■ **Task data**:
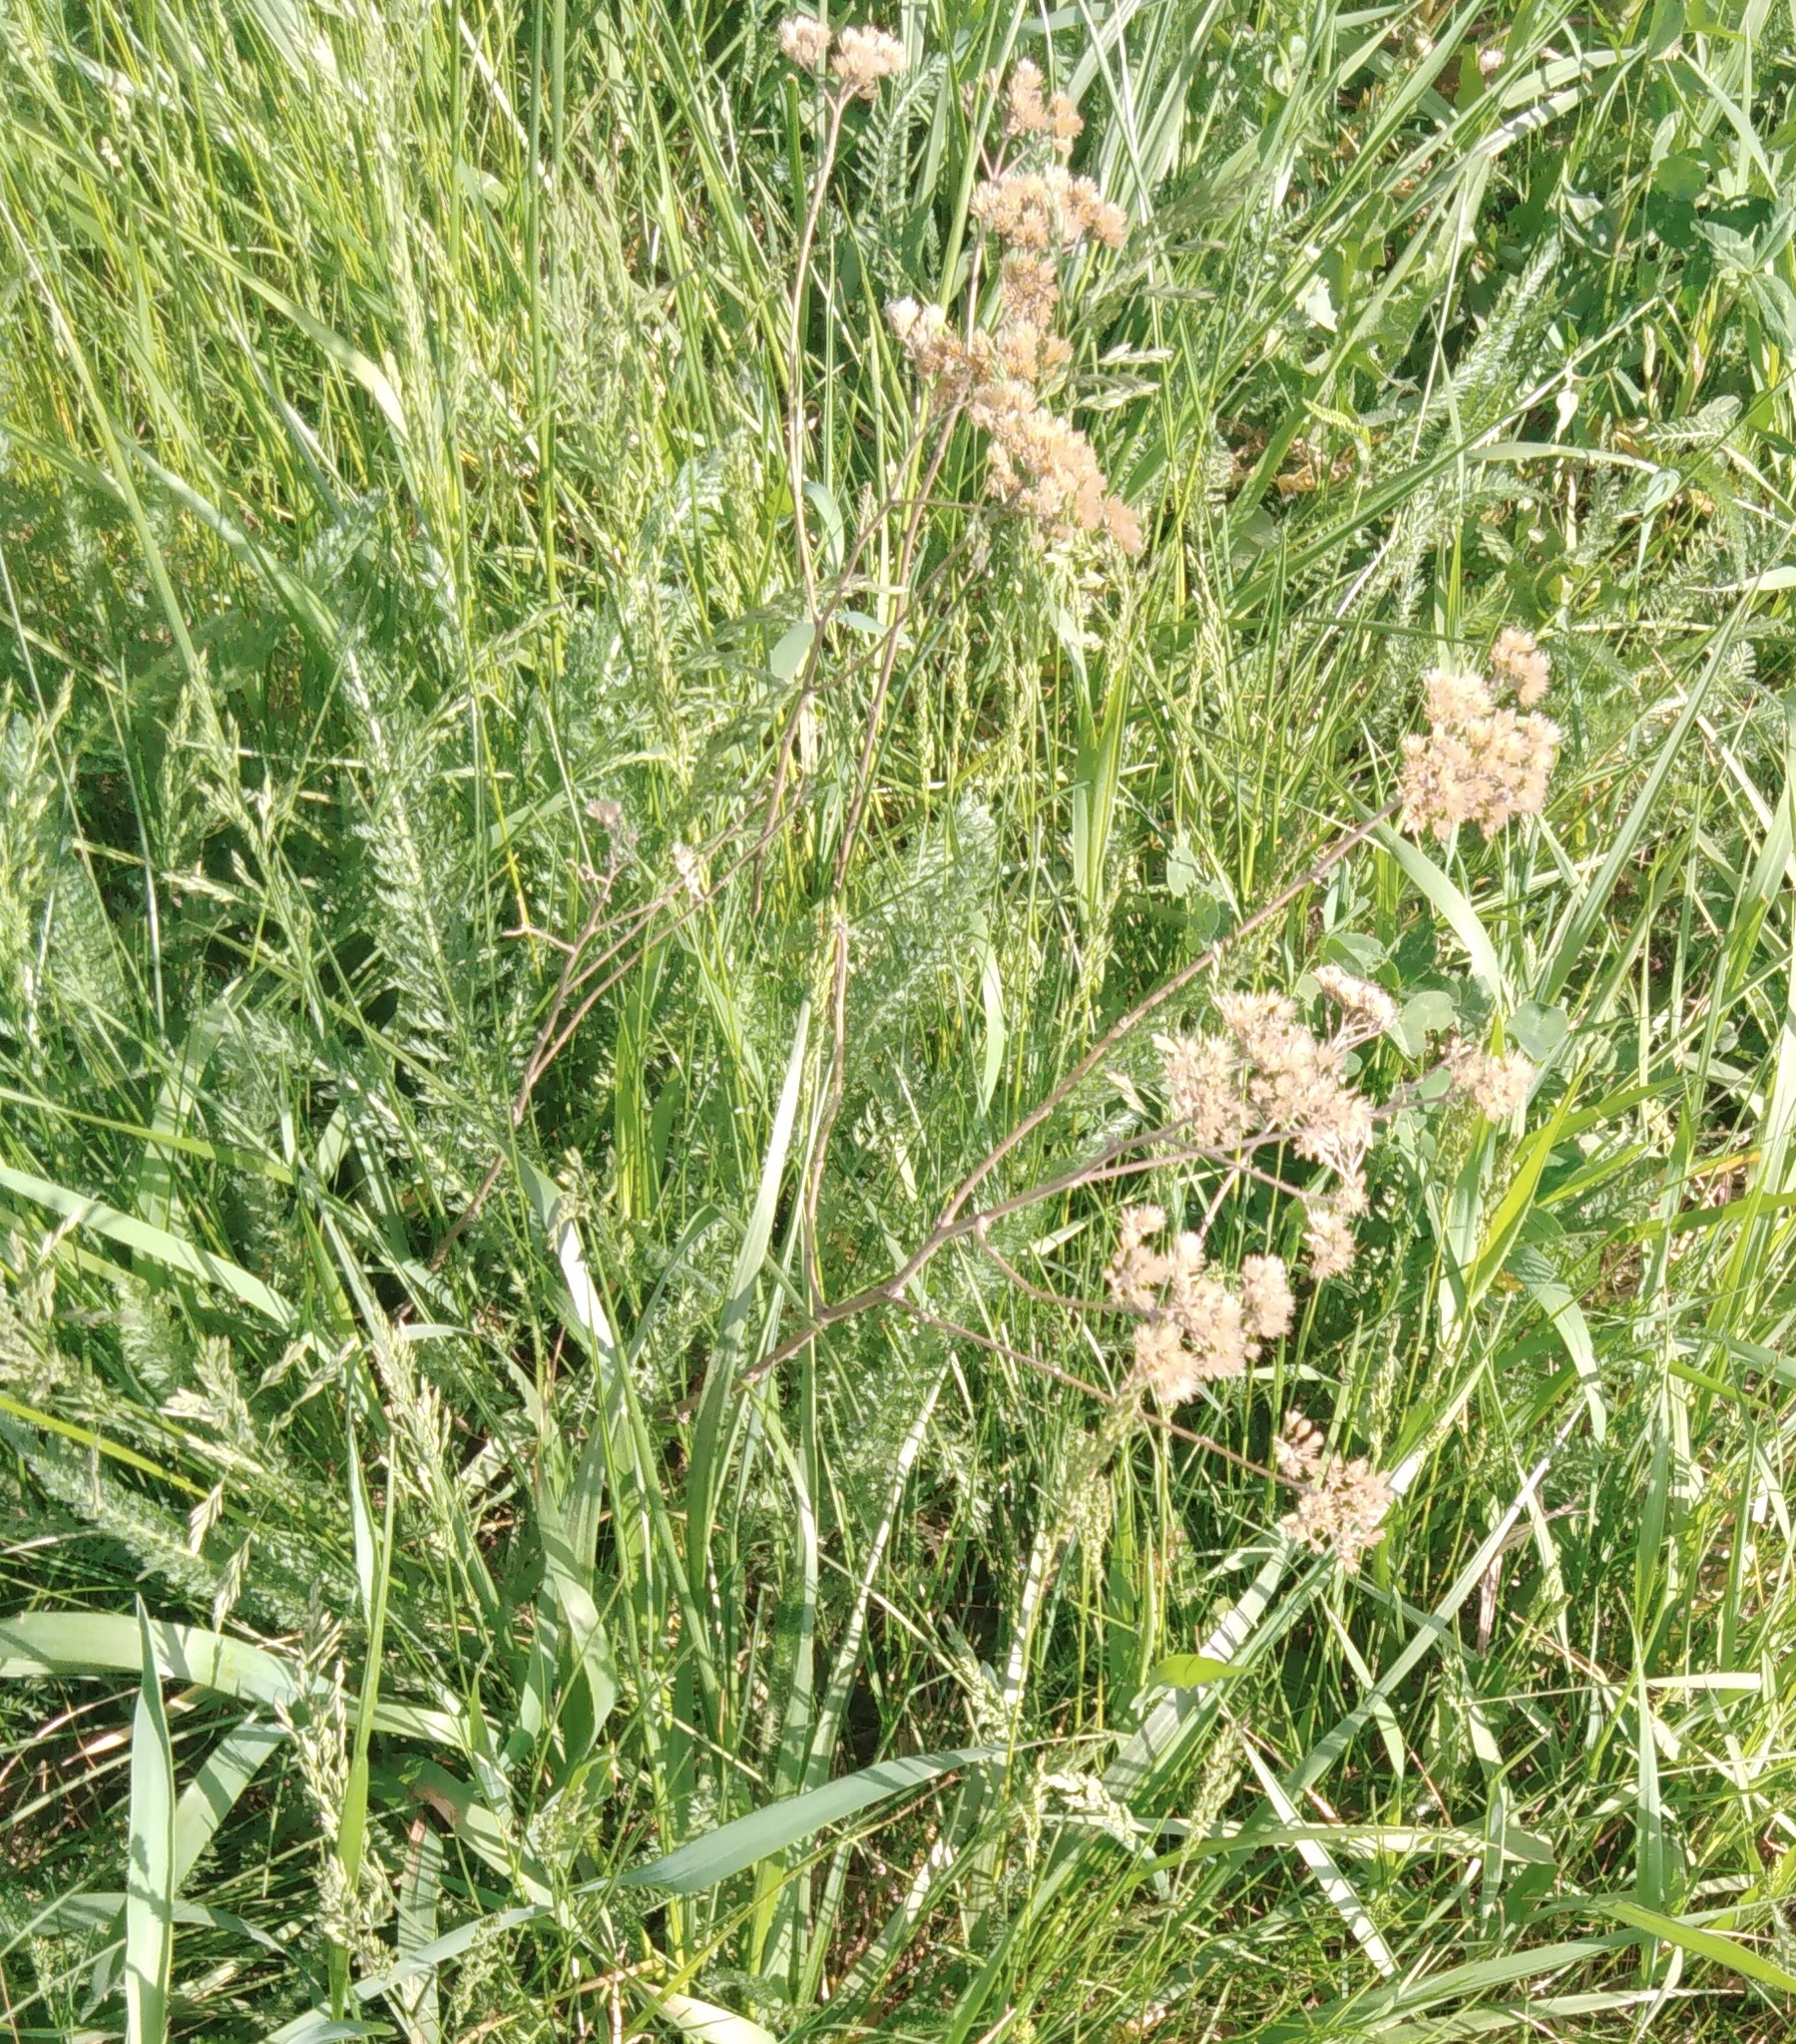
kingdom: Plantae
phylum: Tracheophyta
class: Magnoliopsida
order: Asterales
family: Asteraceae
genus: Achillea
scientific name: Achillea millefolium
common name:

■ **Work to be completed**:
Please copy out the text lines of every item above word for word, leaving the pictures out of your answer.

■ **Full output**:
kingdom: Plantae
phylum: Tracheophyta
class: Magnoliopsida
order: Asterales
family: Asteraceae
genus: Achillea
scientific name: Achillea millefolium
common name:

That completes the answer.